A pornografia é, na maioria das vezes, o principal referencial de iniciação sexual para os jovens e uma normativa entre os homens. No Brasil, entre as pessoas que assumem consumir o conteúdo, 76% são homens e 24% são mulheres. De todos os consumidores, 58% têm menos de 35 anos. Segundo dados de 2018, o Brasil ocupa a décima posição entre os países que mais consomem pornografia, enquanto os Estados Unidos lideram a lista. Curiosamente, esses países têm um forte apelo religioso e conservador. No caso de famílias em situação de vulnerabilidade social, crianças têm acesso a esse tipo de conteúdo cedo, pois convivem com adultos em espaços pequenos, resultando na violação da privacidade de ambos. Nesse contexto, os abusos sexuais são mais facilmente normalizados e, por isso, muitas pessoas somente entendem o que lhes aconteceu na infância ao se tornarem adultas; em casos como esses, embora os danos psicológicos não pudessem ser decifrados, sempre estiveram presentes, gerando vício em pornografia, comportamentos sexuais nocivos, ansiedade social grave e depressão.

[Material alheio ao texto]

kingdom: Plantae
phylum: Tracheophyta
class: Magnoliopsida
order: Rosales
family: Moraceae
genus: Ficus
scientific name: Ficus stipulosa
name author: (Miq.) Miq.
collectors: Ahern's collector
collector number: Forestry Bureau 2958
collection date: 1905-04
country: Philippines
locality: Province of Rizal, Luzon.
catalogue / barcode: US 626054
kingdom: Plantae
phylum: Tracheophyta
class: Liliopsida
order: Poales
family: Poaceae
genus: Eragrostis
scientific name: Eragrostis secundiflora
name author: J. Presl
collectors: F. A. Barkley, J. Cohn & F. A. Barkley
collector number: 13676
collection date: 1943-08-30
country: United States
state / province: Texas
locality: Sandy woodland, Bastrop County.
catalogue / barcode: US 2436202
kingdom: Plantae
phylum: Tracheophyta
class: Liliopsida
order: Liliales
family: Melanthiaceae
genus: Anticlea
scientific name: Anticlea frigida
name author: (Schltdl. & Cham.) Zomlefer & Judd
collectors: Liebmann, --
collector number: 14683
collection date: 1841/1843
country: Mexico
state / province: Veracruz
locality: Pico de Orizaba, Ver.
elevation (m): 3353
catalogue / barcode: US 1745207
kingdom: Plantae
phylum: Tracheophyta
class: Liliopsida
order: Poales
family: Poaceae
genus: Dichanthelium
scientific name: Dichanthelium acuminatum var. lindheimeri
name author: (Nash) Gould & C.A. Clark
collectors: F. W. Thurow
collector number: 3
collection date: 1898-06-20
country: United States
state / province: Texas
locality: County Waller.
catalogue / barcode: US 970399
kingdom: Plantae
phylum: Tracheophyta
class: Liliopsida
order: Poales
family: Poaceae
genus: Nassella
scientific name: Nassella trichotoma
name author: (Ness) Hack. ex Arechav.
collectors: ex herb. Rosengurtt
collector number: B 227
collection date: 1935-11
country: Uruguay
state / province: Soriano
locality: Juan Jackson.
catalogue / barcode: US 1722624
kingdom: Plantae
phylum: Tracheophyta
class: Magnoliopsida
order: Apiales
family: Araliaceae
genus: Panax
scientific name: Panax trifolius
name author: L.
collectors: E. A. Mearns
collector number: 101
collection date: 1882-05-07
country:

O filme Som da Liberdade invoca, portanto, uma discussão fundamental, mas foi tristemente capturado por setores ultraconservadores, recebendo apoio do ex-Presidente dos Estados Unidos Donald Trump e sendo, por conseguinte, rechaçado por setores progressistas. O resultado é apenas um: a invisibilidade do grave problema que é a violência sexual infantil. Pessoalmente percebo que a violência sexual infantil não é um problema amplamente discutido e combatido pelos setores progressistas e esta é, portanto, a minha crítica. Neste texto, apontei a correlação entre o consumo de pornografia e a violência sexual, mas, como diz a psicóloga Lylla D’Abreu, “Apesar dos números robustos de consumo e produção de pornografia no Brasil, estudos científicos brasileiros sobre o consumo de pornografia e seus efeitos potenciais, no entanto, é visualmente nula”, e de pronto posso pensar em duas razões – entre tantas – para isso: 1) a pornografia move uma indústria milionária, o que torna essa discussão desinteressante; 2) vivemos um momento histórico de extremos, em que esse assunto só pode ser entendido ou sob a ótica da “moralidade” ou sob a ótica da “liberdade”. Com isso, mais uma vez, perpetuamos a violência e invisibilizamos traumas e sofrimentos reais.
Maria Angélica Martins é socióloga e mestra em Ciências da Religião pela Pontifícia Universidade Católica de Campinas, Brasil. Pesquisa a relação entre fenómeno religioso e política com ênfase para o protestantismo histórico e o neocalvinismo holandês.